# Information supplied
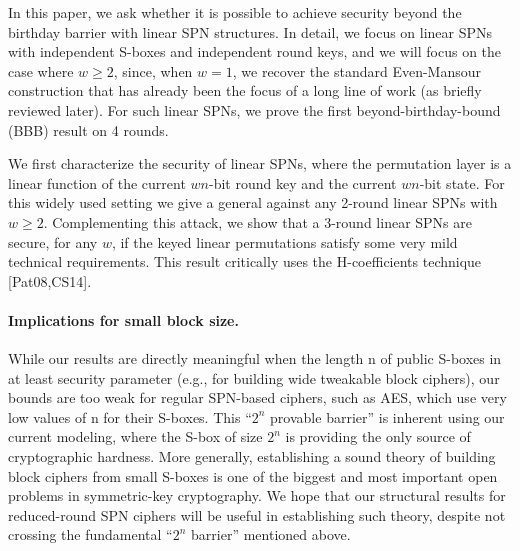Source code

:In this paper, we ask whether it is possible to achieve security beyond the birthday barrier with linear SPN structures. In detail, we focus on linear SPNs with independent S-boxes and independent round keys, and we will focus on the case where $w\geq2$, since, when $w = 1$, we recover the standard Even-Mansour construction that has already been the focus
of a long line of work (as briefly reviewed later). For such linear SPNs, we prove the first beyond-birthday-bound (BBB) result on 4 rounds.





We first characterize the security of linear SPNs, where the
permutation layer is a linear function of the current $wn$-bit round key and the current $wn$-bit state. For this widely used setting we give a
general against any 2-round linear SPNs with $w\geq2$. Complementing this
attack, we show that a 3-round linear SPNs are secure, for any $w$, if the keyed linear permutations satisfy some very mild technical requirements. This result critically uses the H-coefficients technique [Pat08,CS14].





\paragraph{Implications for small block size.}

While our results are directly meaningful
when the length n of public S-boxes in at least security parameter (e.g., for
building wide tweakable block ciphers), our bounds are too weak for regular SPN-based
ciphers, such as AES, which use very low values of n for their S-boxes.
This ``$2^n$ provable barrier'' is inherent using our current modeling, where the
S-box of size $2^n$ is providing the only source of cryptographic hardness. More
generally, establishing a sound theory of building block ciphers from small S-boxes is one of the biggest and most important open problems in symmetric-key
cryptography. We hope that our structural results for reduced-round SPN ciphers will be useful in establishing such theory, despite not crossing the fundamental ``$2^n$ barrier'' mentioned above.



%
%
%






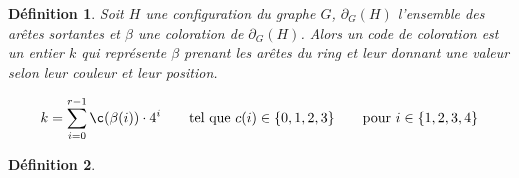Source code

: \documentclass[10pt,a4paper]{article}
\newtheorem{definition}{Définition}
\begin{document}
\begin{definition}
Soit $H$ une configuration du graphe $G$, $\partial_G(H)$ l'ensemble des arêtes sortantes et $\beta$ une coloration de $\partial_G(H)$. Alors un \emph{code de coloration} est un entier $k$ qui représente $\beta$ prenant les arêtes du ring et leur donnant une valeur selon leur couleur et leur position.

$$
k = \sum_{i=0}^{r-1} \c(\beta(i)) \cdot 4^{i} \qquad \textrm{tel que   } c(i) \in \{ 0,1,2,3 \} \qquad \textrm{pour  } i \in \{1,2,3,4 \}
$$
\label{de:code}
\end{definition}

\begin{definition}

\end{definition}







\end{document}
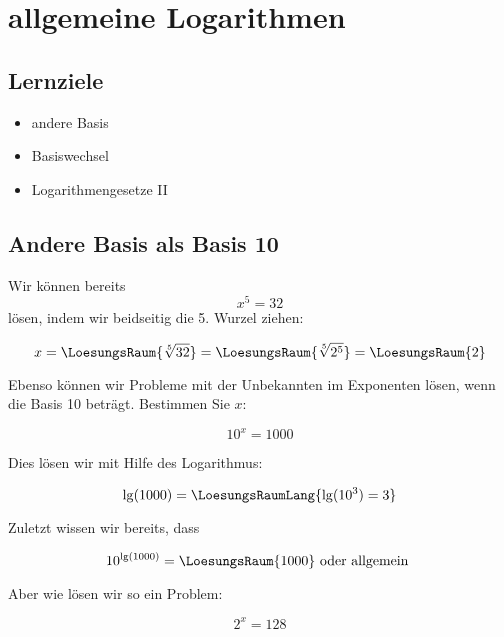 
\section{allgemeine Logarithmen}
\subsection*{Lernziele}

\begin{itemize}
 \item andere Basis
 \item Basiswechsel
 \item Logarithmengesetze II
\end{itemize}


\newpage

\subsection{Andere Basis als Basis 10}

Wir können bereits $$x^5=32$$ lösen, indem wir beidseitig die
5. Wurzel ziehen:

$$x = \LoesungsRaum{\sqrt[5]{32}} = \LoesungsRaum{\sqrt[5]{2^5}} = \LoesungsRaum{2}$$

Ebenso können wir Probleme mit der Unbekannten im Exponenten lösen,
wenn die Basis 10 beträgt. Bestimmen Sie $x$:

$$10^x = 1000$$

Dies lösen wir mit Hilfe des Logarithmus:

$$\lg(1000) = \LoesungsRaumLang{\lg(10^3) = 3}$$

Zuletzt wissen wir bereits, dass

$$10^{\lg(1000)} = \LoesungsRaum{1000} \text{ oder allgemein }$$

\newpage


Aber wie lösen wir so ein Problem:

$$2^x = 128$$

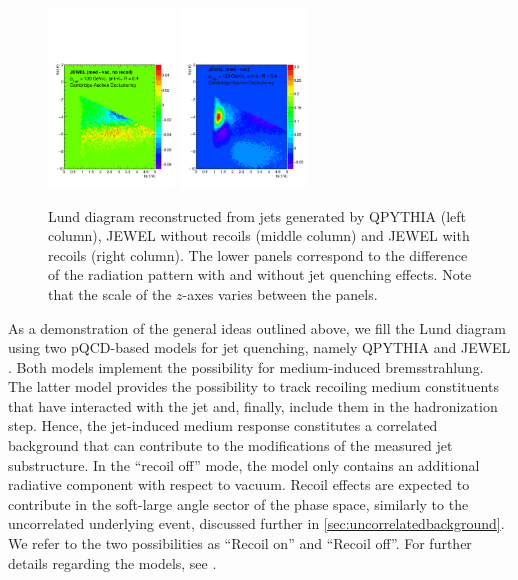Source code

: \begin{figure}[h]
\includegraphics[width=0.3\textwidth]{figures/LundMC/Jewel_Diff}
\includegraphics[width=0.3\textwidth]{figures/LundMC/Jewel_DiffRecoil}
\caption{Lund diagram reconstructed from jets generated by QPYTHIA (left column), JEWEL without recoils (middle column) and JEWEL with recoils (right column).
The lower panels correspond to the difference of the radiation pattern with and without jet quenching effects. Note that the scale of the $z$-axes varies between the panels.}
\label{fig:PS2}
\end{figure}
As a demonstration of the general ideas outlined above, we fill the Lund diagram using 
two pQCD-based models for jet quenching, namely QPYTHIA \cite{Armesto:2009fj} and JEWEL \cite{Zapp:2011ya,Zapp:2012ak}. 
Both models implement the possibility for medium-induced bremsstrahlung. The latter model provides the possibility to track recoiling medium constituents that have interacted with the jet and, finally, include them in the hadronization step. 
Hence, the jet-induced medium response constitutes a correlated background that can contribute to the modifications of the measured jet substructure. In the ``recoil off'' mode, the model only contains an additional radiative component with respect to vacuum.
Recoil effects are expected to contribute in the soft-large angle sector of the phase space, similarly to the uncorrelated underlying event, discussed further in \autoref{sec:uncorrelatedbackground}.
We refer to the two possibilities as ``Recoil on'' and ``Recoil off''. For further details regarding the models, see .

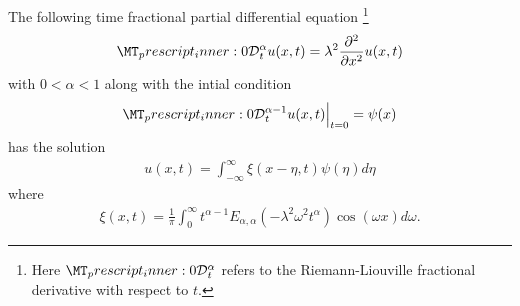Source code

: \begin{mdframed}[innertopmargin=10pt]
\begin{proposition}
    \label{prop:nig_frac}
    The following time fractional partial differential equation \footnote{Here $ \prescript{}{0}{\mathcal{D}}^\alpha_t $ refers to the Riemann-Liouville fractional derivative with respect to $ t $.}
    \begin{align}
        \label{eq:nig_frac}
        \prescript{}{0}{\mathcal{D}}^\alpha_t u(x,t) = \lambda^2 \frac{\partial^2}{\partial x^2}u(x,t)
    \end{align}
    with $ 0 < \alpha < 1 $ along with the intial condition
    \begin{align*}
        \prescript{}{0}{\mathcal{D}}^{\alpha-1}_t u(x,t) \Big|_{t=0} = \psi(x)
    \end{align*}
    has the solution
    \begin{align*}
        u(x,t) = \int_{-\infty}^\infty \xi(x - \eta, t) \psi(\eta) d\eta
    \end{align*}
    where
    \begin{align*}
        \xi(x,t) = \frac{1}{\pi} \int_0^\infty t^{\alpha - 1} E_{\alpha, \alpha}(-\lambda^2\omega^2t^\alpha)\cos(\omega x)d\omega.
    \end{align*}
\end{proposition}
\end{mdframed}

# Task requirements
Wherever the string "bereits" appears in the entries, copy that line.

# Answer box
Wir können bereits $$x^5=32$$ lösen, indem wir beidseitig die
Zuletzt wissen wir bereits, dass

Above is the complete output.